Sky and Vodafone plan $3.5 billion merger
Sky and Vodafone New Zealand confirmed merger plans. The deal is worth about $3.5 billion which is huge by New Zealand standards.
The combined company is expected to generate just under $3 billion in revenue next financial year and an EBITDA of nearly $800 million. This will make it a major player, but Spark NZ would still be slightly larger in both revenue and EBITDA.
Analysts say the merger mirrors the US “triple play” model, combining TV, phone, and internet services, but New Zealand’s open-access networks limit full vertical integration.
Vodafone’s 4G network may handle fixed wireless broadband, but data capacity could constrain TV-heavy households, meaning the new business will still rely on networks like Chorus’ copper and local fibre lines.
Last month I spoke with Simpson Grierson partner Michael Pollard for the New Zealand Herald. Deals hit $9 billion in 2015 and global M&A growth flowed into New Zealand. With Sky-Vodafone, 2016 is shaping up even bigger — though activity usually ramps up mid-year.
Triple play strategy in New Zealand
Somewhere in the thinking behind the Sky-Vodafone merger is the knowledge some US companies combine media and telecommunications. They may even be profitable.

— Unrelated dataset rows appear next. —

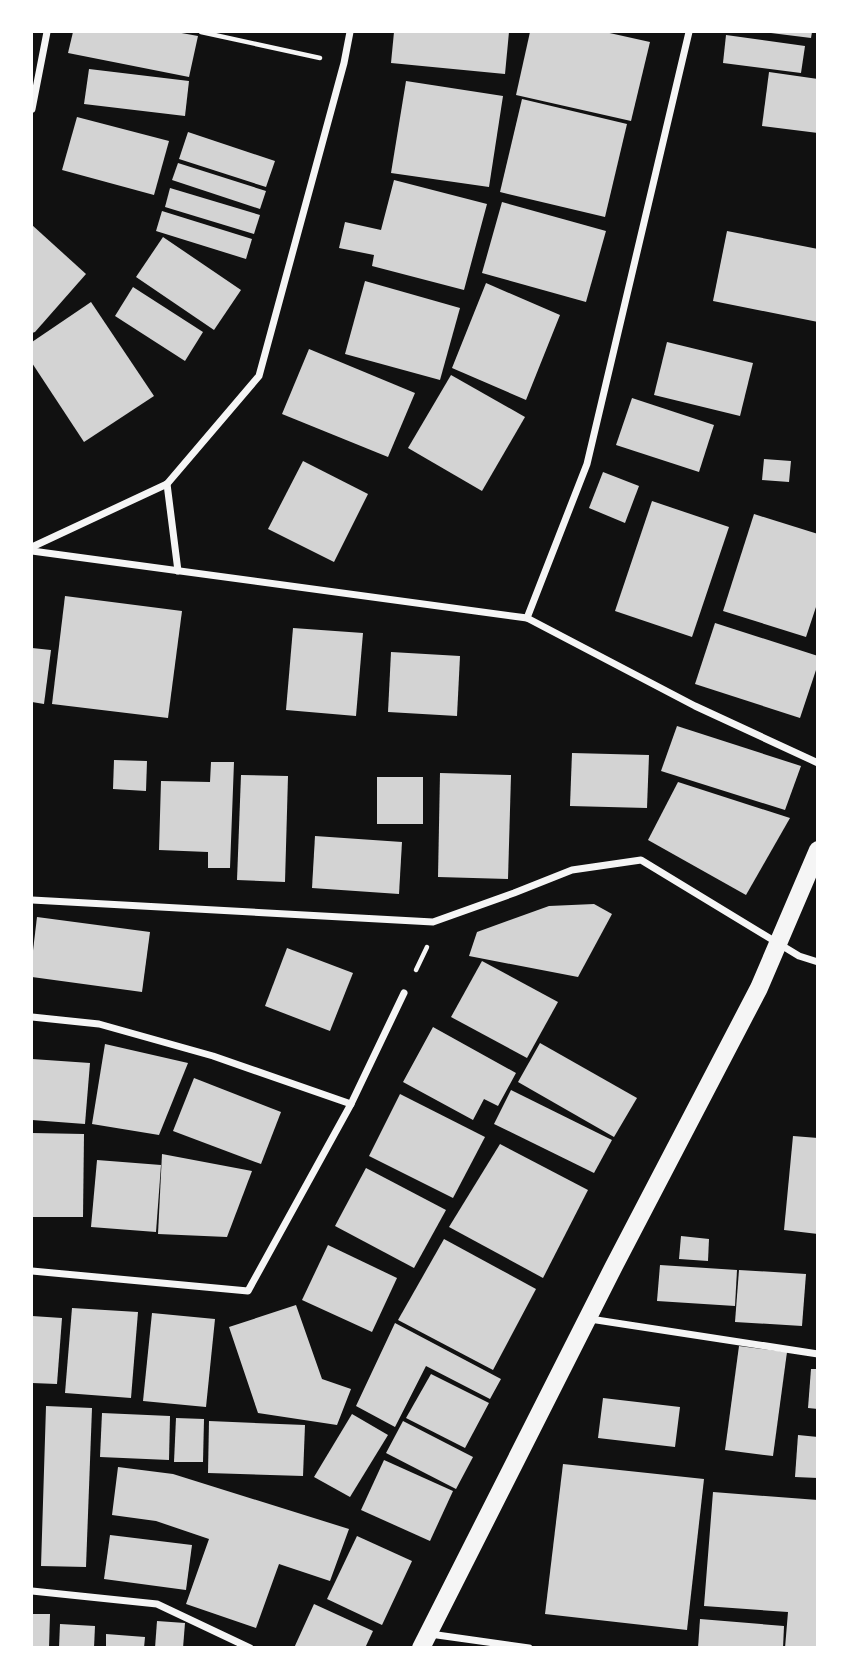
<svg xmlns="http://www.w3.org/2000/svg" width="849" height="1679" viewBox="0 0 849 1679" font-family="Mulish,sans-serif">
	<rect width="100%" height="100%" fill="#111"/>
	<g fill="#d3d3d3">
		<polygon points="73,32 176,32 198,36 189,77 68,53"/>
		<polygon points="394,32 509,32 505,74 391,63"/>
		<polygon points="530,32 605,32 650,42 631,121 516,95"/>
		<polygon points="772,32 812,32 811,38 771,33"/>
		<polygon points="726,35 805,46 801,73 723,63"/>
		<polygon points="89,69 189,81 185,116 84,104"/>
		<polygon points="769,72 818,79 818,133 762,126"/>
		<polygon points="406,81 503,96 489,187 391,173"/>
		<polygon points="522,99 627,124 605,217 500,192"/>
		<polygon points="77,117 169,141 154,195 62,170"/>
		<polygon points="188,132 275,161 266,187 179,159"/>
		<polygon points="178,163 266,191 260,209 172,180"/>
		<polygon points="394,180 487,204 464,290 372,266 374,255 339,248 345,222 381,230"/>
		<polygon points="170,188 260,215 254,234 165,207"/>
		<polygon points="502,202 606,231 586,302 482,273"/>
		<polygon points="162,211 252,239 246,259 156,231"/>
		<polygon points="32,225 86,274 35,332 32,333"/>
		<polygon points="727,231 818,249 818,322 713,301"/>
		<polygon points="163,237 241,290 214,330 136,277"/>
		<polygon points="365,281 460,308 440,380 345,354"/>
		<polygon points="486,283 560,315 526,400 452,368"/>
		<polygon points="133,287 203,332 185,361 115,316"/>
		<polygon points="91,302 154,396 84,442 32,363 32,342"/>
		<polygon points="667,342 753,363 740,416 654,395"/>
		<polygon points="309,349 415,393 388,457 282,414"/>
		<polygon points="451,375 525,417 482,491 408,448"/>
		<polygon points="632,398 714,425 699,472 616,445"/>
		<polygon points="764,459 791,461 789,482 762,480"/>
		<polygon points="303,461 368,494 334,562 268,529"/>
		<polygon points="603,472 639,486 625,523 589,508"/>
		<polygon points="652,501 729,527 692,637 615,611"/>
		<polygon points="754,514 818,534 818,601 806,637 723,611"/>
		<polygon points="65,596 182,611 168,718 52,704"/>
		<polygon points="715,623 818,656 818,664 800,718 695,684"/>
		<polygon points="293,628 363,633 356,716 286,710"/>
		<polygon points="32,648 51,650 44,704 32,702"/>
		<polygon points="391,652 460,656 457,716 388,712"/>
		<polygon points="677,726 801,766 785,810 661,771"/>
		<polygon points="572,753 649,755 647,808 570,806"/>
		<polygon points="114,760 147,761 146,791 113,789"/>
		<polygon points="211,762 234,762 230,868 208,868 208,852 159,850 161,781 210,782"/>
		<polygon points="440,773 511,775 508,879 438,877"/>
		<polygon points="241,775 288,776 285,882 237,880"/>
		<rect x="377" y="777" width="46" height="47"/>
		<polygon points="678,782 790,818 746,895 648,840"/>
		<polygon points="315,836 402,842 399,894 312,888"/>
		<polygon points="594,904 612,914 578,977 469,956 477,932 549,906"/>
		<polygon points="37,917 150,932 142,992 32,977 32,959"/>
		<polygon points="287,948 353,973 330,1031 265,1006"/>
		<polygon points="482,961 558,1002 527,1058 451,1017"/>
		<polygon points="433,1027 516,1073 498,1106 484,1099 473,1120 403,1082"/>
		<polygon points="540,1043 637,1098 614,1137 518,1082"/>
		<polygon points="105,1044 188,1063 159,1135 92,1124"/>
		<polygon points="32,1059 90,1063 85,1124 32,1120"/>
		<polygon points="194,1078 281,1112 261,1164 173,1131"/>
		<polygon points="511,1090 612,1140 594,1173 494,1124"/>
		<polygon points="400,1094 485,1137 453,1198 369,1156"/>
		<polygon points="32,1133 84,1134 83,1217 32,1217"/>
		<polygon points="793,1136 818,1138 818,1234 784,1230"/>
		<polygon points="500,1144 588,1190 543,1278 449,1227"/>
		<polygon points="162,1154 252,1171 227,1237 158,1234"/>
		<polygon points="97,1160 161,1165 156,1232 91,1227"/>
		<polygon points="366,1168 446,1210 414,1268 335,1226"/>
		<polygon points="681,1236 709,1239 708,1261 679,1259"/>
		<polygon points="444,1239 536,1289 493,1370 398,1320"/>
		<polygon points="328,1245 397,1278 372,1332 302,1300"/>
		<polygon points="660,1265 737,1270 735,1306 657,1301"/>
		<polygon points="739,1270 806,1274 802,1326 735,1322"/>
		<polygon points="296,1305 322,1379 351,1389 337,1425 258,1413 229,1327"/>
		<polygon points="72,1308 138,1312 131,1398 65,1393"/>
		<polygon points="152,1313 215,1319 206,1407 143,1401"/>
		<polygon points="32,1316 62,1318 57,1384 32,1383"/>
		<polygon points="395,1323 501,1379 490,1399 426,1366 395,1427 356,1406"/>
		<polygon points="739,1346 787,1352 773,1456 725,1450"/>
		<polygon points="811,1369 818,1369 818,1409 808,1408"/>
		<polygon points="431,1374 489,1403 465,1448 406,1418"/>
		<polygon points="603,1398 680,1407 675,1447 598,1438"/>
		<polygon points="46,1406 92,1408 86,1567 41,1566"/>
		<polygon points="102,1413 170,1416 169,1460 100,1457"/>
		<polygon points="352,1414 388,1435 350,1497 314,1477"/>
		<polygon points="176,1418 204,1419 203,1462 174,1462"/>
		<polygon points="209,1421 305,1425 303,1476 208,1473"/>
		<polygon points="403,1421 473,1457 456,1489 386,1453"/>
		<polygon points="798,1435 818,1437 818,1478 795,1477"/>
		<polygon points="384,1460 453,1491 430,1541 361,1510"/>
		<polygon points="563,1464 704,1479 687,1630 545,1614"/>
		<polygon points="118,1467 173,1474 349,1529 330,1581 279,1564 256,1628 186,1604 209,1539 156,1521 112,1515"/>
		<polygon points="713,1492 818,1500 818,1648 785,1648 788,1612 704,1606"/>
		<polygon points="110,1535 192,1545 186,1590 104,1579"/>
		<polygon points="357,1536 412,1561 382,1625 327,1599"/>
		<polygon points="314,1604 373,1631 365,1648 294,1648"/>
		<polygon points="32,1614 50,1614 49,1648 32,1648"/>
		<polygon points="700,1619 784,1626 783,1648 698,1648"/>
		<polygon points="157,1621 185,1623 183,1648 155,1648"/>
		<polygon points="60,1624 95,1626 94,1648 59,1648"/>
		<polygon points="106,1634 145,1637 144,1648 106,1648"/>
	</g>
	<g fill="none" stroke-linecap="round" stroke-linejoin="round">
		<g stroke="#f5f5f5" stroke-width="4.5">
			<polyline points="201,32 320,58"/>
			<polyline points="416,970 427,947"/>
		</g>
		<g stroke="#f5f5f5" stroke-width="7">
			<polyline points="32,109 47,32"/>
			<polyline points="167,484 178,571"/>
			<polyline points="32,547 167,484 259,376 344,63 350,32"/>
			<polyline points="32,551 527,618 695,706 818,763"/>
			<polyline points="527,618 587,464 689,32"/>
			<polyline points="32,900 433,922 514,893 572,870 641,860 799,956 818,962"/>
			<polyline points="32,1017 99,1024 213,1056 351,1104"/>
			<polyline points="32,1271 248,1291 351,1104 404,993"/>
			<polyline points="590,1319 818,1354"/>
			<polyline points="32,1591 157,1604 250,1648"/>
			<polyline points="430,1634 529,1648"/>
		</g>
		<polyline stroke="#f5f5f5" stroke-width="18" points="421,1648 614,1266 759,988 818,850"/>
	</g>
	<rect width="849" height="1679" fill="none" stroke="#ffffff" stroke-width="66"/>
</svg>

In most case these are cable TV companies who also offer phone services. Or phone companies who deliver cable TV through their pipes.
You may hear this described as a triple play. That is a service provider selling TV, phone calling and internet connections with only one bill.
On the surface this is where a merged Sky-Vodafone business is going.
Yet there is one important difference between the US style triple play strategy and what happens in New Zealand.
America’s triple play operations are vertically integrated. The service provider owns the cable connection to a house. It controls everything all the way back to the telephone switch, internet server and TV broadcast suite.
That can’t happen in most of New Zealand. It may work in those parts of Wellington and Christchurch where Vodafone inherited the HFC network.
Limitations of fixed wireless and open-access networks
While the new business could theoretically deliver services using fixed wireless broadband, Vodafone’s 4G network has limited capacity for high-volume TV users. This means that, for most of New Zealand, Sky-Vodafone will still need to rely on open-access networks like Chorus’ copper and local fibre networks. This prevents the kind of vertically integrated triple-play seen in the US.
How this will play out and whether the new business hits regulatory hurdles is not yet clear. One thing is clear, if Sky-Vodafone’s competitors can appeal to the Commerce Commission, they will. Expect to see courtroom dramas as this plays out.
Content strategy and sports broadcasting
In Australia, Optus has the rights to the English Premier League. To watch English football there, you must be an Optus customer.
Football is popular but a minority sporting code. Australia’s big codes are subject to anti-siphoning laws, meaning pay-to-view media companies cannot block the most popular fixtures from broadcast TV.
In New Zealand, there is no anti-siphoning law. To watch rugby union, rugby league or cricket, viewers must buy a Sky package. While there is no indication the merged business plans to block other networks, any hint of this would be controversial.
Avoiding the “dumb pipe” problem
Paul Brislen notes in The Spinoff that the deal might be great for shareholders but less so for consumers.
Telecom companies worry about being “dumb pipes”: when rivals sell identical products, it is hard to make money.
By merging with Sky, Vodafone adds value to the pipe by controlling content distribution. But Sky’s content model has its own challenges.
Merging two companies facing tough technology and network challenges could solve problems — or force executives to fight on two fronts instead of one.